By Laura Yecies
In the past few months, several major cases involving some of the world’s most notorious spammers have had dramatically different outcomes.
Last week, Herbal King had its operations shuttered by a US District Court because the company was using spammers around the world to market its male-enhancement drugs. The case is pending trial, but the outcome could have distinct ramifications by significantly deterring US-based companies from risking the use of overseas-based contract spammers.
In another development recently, one of the biggest individual spammers of all time has got off scot-free in Virginia.
On Friday, the Virginia state Supreme Court struck down the state’s anti-spam law, reversing the felony conviction of one Jeremy Jaynes. While the name might not mean anything to you, this one person reportedly was responsible for sending millions of messages A DAY.
He didn’t even argue innocence. He claimed the First Amendment gives him the right to fill your inbox with junk mail. Okay, not exactly, but close. His lawyers argued the law was unconstitutional because it banned bulk email including religious or political (which are protected speech). The court agreed.
Obviously the state government had intended to outlaw the kind of commercial spam Mr. Jaynes.

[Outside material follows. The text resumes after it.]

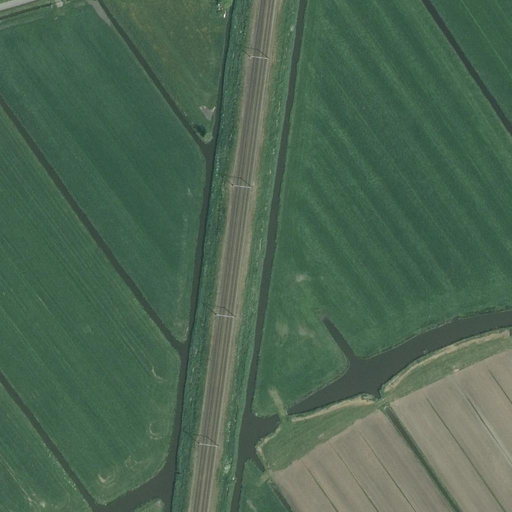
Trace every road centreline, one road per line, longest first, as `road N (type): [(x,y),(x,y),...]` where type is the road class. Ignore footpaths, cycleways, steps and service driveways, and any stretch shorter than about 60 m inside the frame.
road 1 (track): [(288,431),(397,395),(434,441)]
road 2 (track): [(397,395),(418,377),(511,344)]
road 3 (track): [(279,397),(288,431),(279,467),(260,481),(255,511)]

But it serves as a good warning for states looking to enact similar laws: be specific.
The good news is that Mr. Jaynes and other spammers are not immune from the federal Can-Spam act, which is unaffected by the Virginia decision. So despite this set-back, you shouldn’t see a measurable increase in spam as a result.
Spam continues to be a scourge. Even if you are using your ZA anti-spam feature, spam continues to suck up bandwidth on networks, slowing Internet traffic and putting a major burden on ISPs and Web mail services. And for people not using an effective anti-spam solution, it is not only a nuisance but can include spyware, scams, or phishing lures.
Until the war again spam is won, stay vigilant!